The Constitutional Court of Korea was criticized Tuesday for allowing its employees to enjoy lavish trips in the name of overseas training at the cost of taxpayers’ money.
According to Rep. Lee Byung-seok of the ruling Saenuri Party, the court sent six judicial researchers to foreign countries such as the United States, Britain, France and Australia for 10-day overseas training sessions between October and February.
Rep. Lee, a member of the Legislation and Judiciary Committee at the National Assembly, said the court allowed its researchers to spend more than 10 million won ($9,800) each for the training, including air fares ― equivalent to about 1.07 million won per day.
Despite the high costs, researchers mostly toured foreign courts, colleges and cultural hotspots, and their final reports were merely a summary of daily itineraries and short personal statements, Rep. Lee said.

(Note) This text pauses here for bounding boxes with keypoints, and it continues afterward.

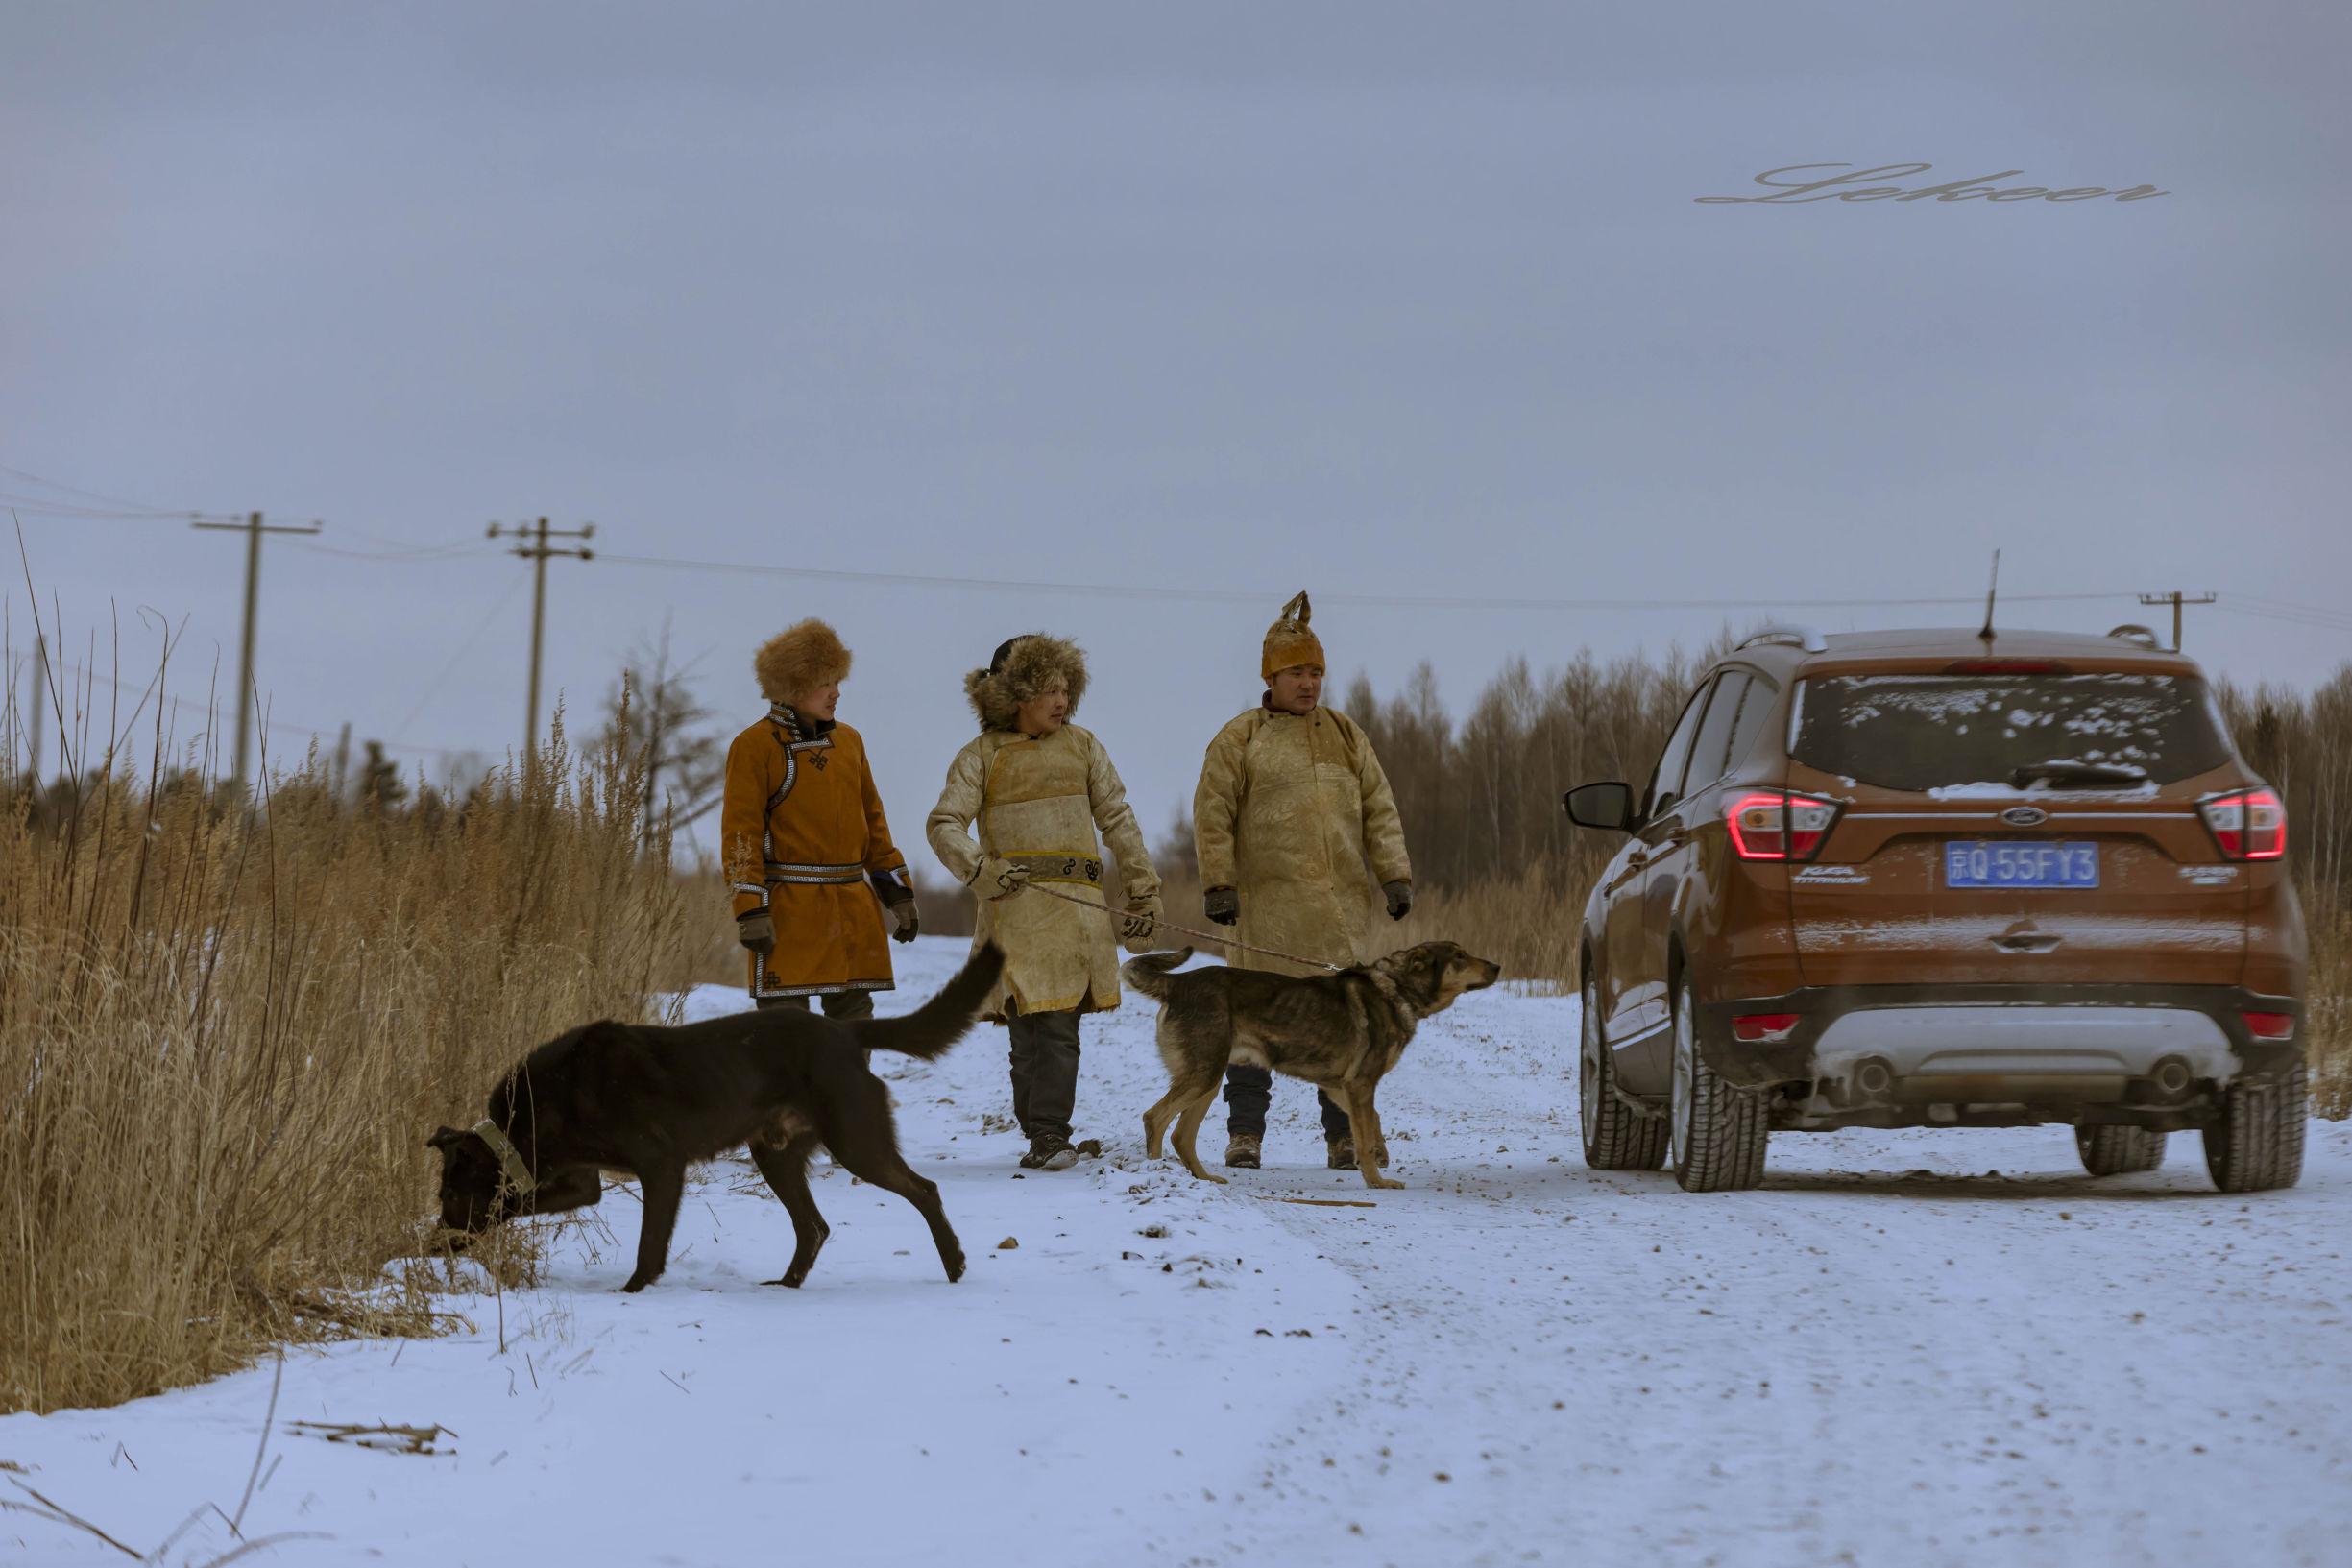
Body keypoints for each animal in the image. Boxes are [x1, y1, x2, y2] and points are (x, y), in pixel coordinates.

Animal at [432, 945, 1002, 1288]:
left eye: (450, 1195)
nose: (435, 1243)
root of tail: (846, 1034)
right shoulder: (581, 1181)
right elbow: (521, 1201)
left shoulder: (661, 1165)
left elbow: (650, 1243)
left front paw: (633, 1290)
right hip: (776, 1154)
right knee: (814, 1227)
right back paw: (786, 1286)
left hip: (855, 1139)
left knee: (923, 1190)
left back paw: (954, 1263)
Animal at [1124, 945, 1495, 1189]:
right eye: (1459, 957)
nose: (1497, 966)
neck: (1398, 990)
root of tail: (1177, 983)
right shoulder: (1361, 1083)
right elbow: (1364, 1137)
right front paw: (1377, 1180)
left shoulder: (1341, 1086)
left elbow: (1371, 1122)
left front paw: (1379, 1155)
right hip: (1205, 1074)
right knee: (1155, 1118)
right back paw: (1156, 1171)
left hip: (1209, 1079)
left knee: (1181, 1134)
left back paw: (1203, 1178)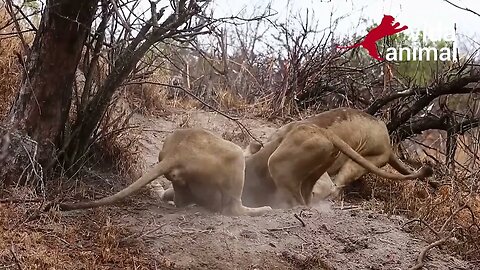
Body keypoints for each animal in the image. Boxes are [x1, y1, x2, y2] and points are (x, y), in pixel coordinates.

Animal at [51, 127, 274, 216]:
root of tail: (176, 154)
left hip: (181, 179)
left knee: (177, 199)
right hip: (233, 159)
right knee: (232, 208)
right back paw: (263, 210)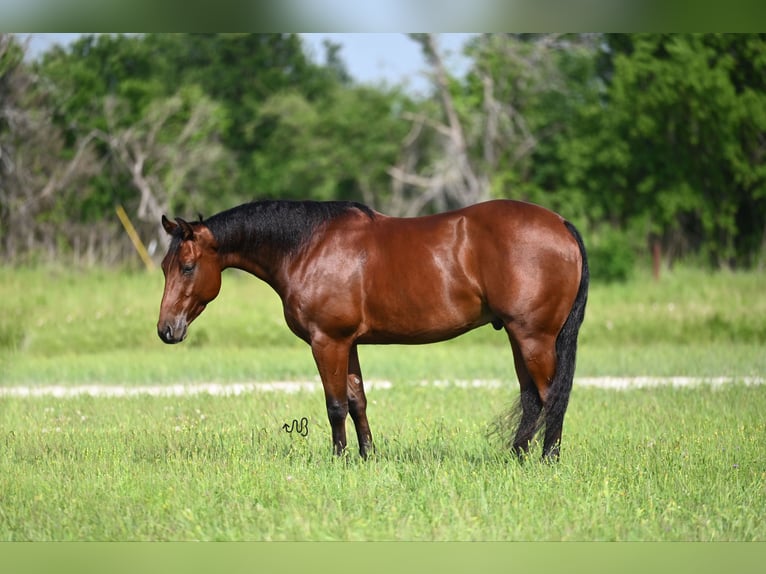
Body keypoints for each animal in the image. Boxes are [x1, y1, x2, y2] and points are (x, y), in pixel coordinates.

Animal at [154, 200, 588, 462]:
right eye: (164, 266)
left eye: (187, 267)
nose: (166, 330)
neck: (308, 247)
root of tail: (561, 224)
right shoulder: (349, 344)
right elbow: (357, 400)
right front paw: (367, 457)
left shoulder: (326, 341)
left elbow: (334, 405)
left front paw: (340, 460)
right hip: (519, 337)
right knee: (532, 398)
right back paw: (516, 457)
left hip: (533, 337)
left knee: (551, 397)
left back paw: (547, 461)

One researcher turned in a three-page report, mostly describing the tour schedule while setting aside only 12 lines for the contents of the training.
“The Constitutional Court is offering overseas training to researchers to strengthen their legal expertise, but the programs are nothing more than pleasure trips at the cost of taxpayers’ money,” Rep. Lee said.
Other state agencies have faced similar criticism for expensive, tour-oriented overseas programs. Last year, the National Pension Service, after it was slammed for its luxurious training programs, cut its budget for overseas training.
In 2012, the Bank of Korea also faced a public outcry for luxurious overseas training programs.